------ Record excerpts

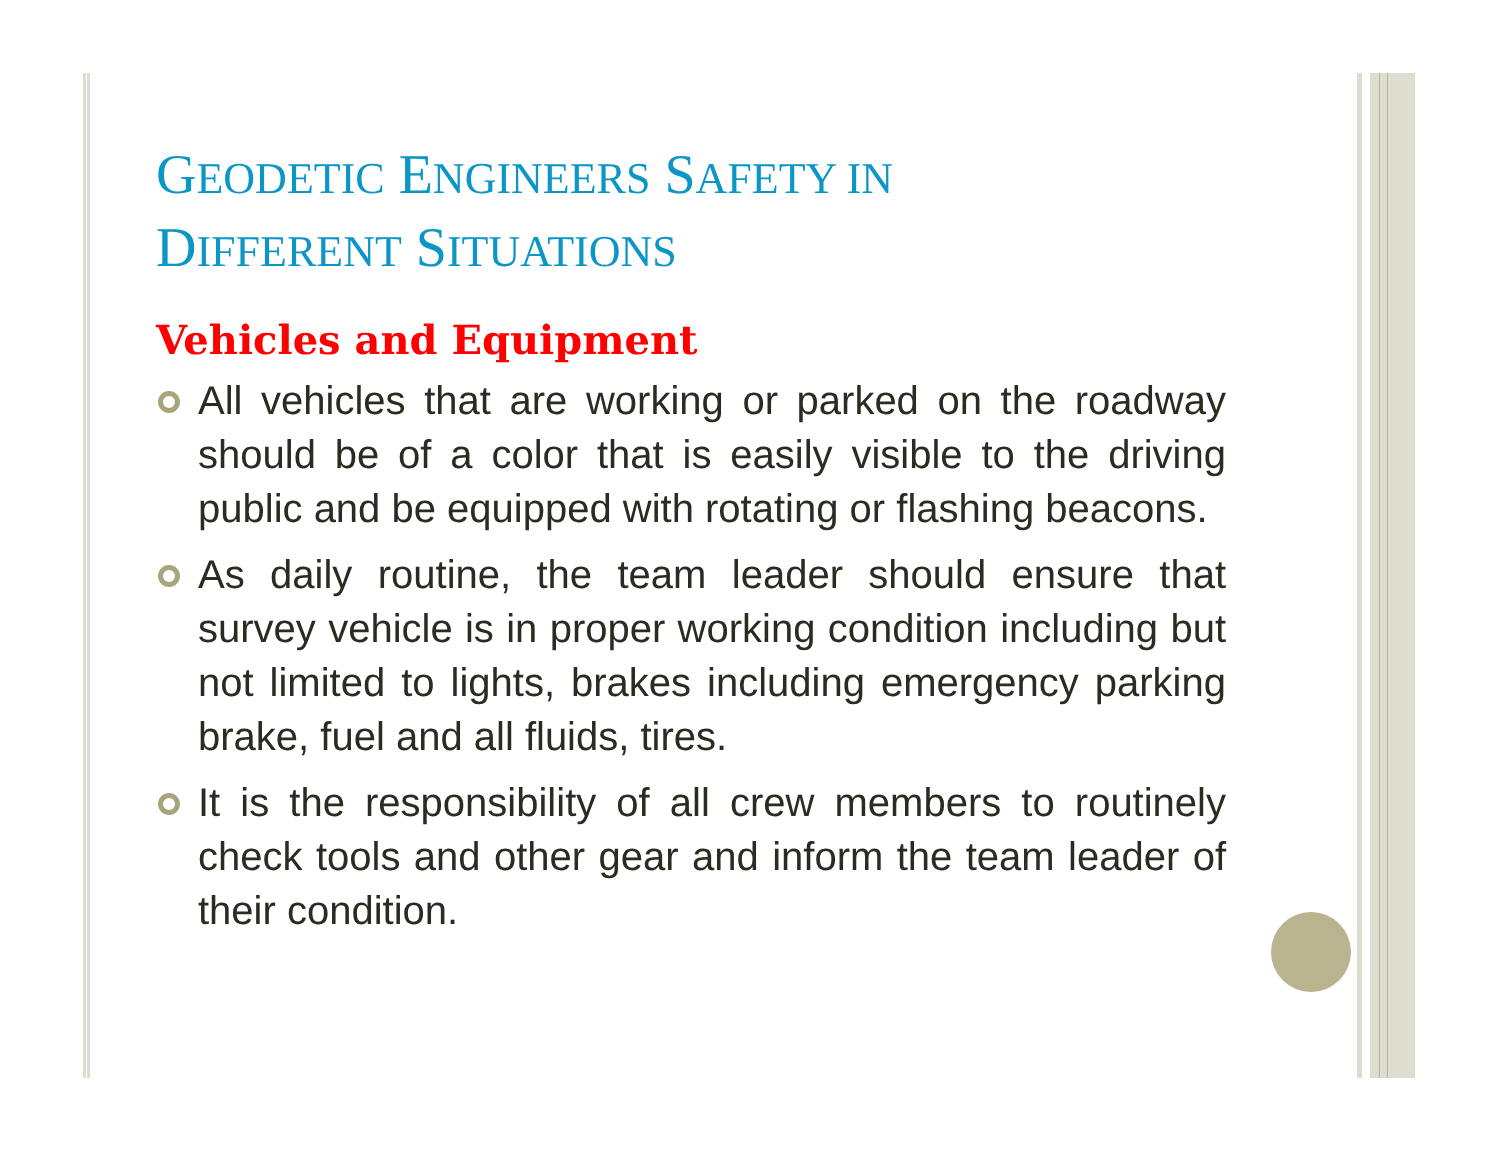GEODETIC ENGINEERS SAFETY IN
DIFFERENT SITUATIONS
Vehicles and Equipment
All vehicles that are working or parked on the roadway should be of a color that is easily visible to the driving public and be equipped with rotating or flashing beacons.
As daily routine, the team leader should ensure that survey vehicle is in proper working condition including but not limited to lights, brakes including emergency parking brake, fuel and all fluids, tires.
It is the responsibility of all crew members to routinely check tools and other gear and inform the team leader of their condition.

------------

Everything from the line with "As daily routine, the" through the end of the listing, both ends included, needs to be transcribed exactly, with no other lines.

As daily routine, the team leader should ensure that survey vehicle is in proper working condition including but not limited to lights, brakes including emergency parking brake, fuel and all fluids, tires.
It is the responsibility of all crew members to routinely check tools and other gear and inform the team leader of their condition.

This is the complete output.